A municipal employee of a town in Chester County, Pennsylvania was terminated from her position due to excessive absence and tardiness over a period of time in the winter.  The employee’s union filed a grievance against the town, citing wrongful termination, in as much as the woman was unable to make the 32 mile drive into work on the days she was absent due to bad weather and poor driving conditions.  Attorneys representing the town presented evidence which showed that a number of other employees made it into work on those same days, and thus, the town was within its rights to terminate her employment.
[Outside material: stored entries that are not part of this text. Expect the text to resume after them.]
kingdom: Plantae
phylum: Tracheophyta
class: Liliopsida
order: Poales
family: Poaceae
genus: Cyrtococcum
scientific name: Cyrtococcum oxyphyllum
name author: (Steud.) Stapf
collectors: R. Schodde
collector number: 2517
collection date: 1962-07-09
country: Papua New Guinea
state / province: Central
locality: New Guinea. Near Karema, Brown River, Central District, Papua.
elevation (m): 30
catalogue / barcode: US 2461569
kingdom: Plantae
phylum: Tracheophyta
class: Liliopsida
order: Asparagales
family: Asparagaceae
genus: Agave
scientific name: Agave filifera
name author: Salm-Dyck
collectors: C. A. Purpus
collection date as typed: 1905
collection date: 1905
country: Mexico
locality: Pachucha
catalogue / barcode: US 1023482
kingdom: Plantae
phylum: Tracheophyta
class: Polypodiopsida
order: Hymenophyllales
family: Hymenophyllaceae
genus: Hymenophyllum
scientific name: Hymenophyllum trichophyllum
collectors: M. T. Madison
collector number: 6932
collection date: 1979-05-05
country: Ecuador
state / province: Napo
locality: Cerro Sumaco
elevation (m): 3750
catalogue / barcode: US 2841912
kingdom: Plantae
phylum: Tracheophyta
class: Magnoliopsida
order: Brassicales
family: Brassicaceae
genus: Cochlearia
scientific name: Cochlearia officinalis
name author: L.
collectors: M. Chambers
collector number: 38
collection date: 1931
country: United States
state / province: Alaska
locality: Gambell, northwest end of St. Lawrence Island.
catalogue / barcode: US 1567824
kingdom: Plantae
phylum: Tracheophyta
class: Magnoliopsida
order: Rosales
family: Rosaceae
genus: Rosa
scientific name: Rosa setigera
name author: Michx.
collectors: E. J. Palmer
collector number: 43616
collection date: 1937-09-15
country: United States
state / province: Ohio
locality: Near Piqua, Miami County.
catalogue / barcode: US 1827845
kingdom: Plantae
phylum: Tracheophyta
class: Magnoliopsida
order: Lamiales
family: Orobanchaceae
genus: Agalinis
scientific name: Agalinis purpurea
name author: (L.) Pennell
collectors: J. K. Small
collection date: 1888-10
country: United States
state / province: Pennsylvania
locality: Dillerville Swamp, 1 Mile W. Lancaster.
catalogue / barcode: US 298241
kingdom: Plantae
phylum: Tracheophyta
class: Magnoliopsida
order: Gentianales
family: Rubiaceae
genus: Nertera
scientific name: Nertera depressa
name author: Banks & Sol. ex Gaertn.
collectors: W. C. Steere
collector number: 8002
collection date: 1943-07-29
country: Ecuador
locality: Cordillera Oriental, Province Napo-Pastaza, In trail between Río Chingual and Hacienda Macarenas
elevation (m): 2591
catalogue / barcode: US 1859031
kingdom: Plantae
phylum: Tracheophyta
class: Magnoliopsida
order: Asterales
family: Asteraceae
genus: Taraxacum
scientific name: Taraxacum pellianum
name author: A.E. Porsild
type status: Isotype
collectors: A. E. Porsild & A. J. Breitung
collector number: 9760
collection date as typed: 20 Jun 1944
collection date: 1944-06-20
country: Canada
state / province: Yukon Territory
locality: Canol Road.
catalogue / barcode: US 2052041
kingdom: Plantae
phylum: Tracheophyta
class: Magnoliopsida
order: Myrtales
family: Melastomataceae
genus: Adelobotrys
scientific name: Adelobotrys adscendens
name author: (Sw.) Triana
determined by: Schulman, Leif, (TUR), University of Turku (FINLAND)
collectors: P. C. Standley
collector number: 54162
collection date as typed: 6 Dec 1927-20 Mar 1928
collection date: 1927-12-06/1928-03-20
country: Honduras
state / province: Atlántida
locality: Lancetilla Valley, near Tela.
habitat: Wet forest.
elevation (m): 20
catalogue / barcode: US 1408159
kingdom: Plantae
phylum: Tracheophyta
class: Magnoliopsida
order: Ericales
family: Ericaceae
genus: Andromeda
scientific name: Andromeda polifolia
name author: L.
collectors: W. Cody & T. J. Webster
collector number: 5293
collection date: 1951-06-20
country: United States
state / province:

The attorney working on behalf of the union contacted CompuWeather.  Presented with a list of days and the driving route that the woman would normally take on her way to and from work, the meteorologist assigned to the case went to work.  An analysis of the weather showed that on several of the days which the woman claimed she could not make it in to work, the weather was significantly different at her home, compared to where she worked.  And each time, the weather was worse.  In one instance, freezing rain changed over to rain at her workplace early in the morning.  But at her home, the freezing persisted into the midday hours, as her home was located in a valley area which held the colder air in place longer.  This meant that roads remained quite hazardous into the afternoon on that day.  On another day, scattered snow squalls fell across the area, but none of them in the town where she worked.  At the same time, heavy bursts of snow deposited several inches of snow in her hometown.  This caught the local highway department by surprise and delayed making the roads safe to drive on.  And on yet another instance, fog which had formed overnight, caused a slick glaze to form on many streets and roads in and around where she lived, due to temperatures which had fallen into the 20s during the night.  At the same time, in the town where she worked, no fog formed and thus no ice was ever produced.

The union attorney presented this evidence to the town, along with a request that the employee be reinstated to her job.  She was, and was given pay dating back to the date of termination.